I have a conceptual question that I was hoping someone could answer.
Can I say that microRNA A is expressed x-fold greater than microRNA B directly from the TCGA miRseq data? Can I do this after normalizing the data? Does it matter if I use RSEM or RPKM values. It seems to me that it should be legitimate in any case since microRNAs are approximately the same length, but maybe I am overlooking something.
For example, I am following a paper published in Nature Communications entitled "Identification of a pan-cancer oncogenic microRNA superfamily anchored by a central core seed motif". The authors download the data and collapse isoform reads to a single read count using the reads. They say they used the reads per million microRNAs mapped, which establishes each microRNA read count as a fraction of the total microRNA population. The authors then do upper quartile normalization which they say is important because a subset of microRNAs (miR-143 in particular) contributes so significantly to the total read count. In the text, the authors appear to use the resulting values to do a direct comparison between microRNAs.
I definitely want the collapsed isoforms, and I think it makes sense to do the normalization. However, I would like to say that a particular microRNA is expressed x-fold higher than another. Can I do this from the collapsed and normalized data?
If this has already been answered, I apologize. I could not find it. Thanks.

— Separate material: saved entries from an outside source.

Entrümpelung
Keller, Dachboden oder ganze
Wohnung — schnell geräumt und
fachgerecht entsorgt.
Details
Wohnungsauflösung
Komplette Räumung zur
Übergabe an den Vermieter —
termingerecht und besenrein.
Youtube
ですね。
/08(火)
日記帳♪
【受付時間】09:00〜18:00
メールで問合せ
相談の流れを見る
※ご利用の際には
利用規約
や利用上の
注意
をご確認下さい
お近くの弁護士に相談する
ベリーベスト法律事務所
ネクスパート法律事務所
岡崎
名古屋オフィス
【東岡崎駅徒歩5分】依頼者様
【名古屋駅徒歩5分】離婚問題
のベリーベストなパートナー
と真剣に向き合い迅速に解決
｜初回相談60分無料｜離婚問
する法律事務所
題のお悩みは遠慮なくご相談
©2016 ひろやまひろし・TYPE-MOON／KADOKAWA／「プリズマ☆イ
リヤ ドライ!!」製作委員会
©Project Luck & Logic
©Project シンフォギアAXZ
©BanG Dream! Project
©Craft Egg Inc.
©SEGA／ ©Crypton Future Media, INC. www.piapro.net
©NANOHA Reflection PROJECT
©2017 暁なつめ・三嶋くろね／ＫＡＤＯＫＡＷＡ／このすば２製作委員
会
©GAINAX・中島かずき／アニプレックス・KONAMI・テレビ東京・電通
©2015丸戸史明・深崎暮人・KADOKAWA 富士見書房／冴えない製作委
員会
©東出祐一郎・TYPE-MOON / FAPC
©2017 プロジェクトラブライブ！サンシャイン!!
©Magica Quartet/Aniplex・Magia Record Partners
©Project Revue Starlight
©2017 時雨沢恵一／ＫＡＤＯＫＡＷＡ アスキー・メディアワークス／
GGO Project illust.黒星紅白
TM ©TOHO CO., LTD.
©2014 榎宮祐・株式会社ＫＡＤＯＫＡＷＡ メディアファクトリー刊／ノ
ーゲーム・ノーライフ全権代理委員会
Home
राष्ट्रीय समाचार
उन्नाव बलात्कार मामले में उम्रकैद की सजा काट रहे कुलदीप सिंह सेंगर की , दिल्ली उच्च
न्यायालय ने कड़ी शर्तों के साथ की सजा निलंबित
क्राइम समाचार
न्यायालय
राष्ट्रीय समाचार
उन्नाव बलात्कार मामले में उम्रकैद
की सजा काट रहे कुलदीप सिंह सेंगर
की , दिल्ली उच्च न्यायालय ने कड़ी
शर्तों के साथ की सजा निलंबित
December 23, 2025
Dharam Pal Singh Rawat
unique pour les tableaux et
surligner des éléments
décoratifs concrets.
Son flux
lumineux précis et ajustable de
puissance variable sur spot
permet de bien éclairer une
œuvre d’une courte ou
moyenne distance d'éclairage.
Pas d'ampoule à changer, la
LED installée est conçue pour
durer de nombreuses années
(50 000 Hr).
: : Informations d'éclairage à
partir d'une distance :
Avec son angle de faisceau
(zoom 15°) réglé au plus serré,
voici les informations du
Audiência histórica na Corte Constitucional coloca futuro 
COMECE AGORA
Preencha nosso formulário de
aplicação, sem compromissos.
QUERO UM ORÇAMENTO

Thanks PyPerl for answering!
Are you suggesting that I first normalize the data (e.g. by RPKM or upper quantile normalization) and then use some R bioconductor package to calculate the fold-change based on the normalized data? Would I be using the package to compare microRNA A versus microRNA B for fold-change instead of doing differential expression analysis between conditions (e.g. cancer versus normal) for a single microRNA? I have done the latter, but I had not thought about doing the former. Thanks again!
Get the counts by aligning the query sequences to reference sequences and normalize it into RPKM or any other method of choice. Then use any R package for differential expression analysis. Then you can easily compare by looking at fold change and P-value and/or q-value for candidate miRNA. This is the preferred method for differential expression analysis for two conditions. You can google the package that calculate counts and normalize the data for differential expression.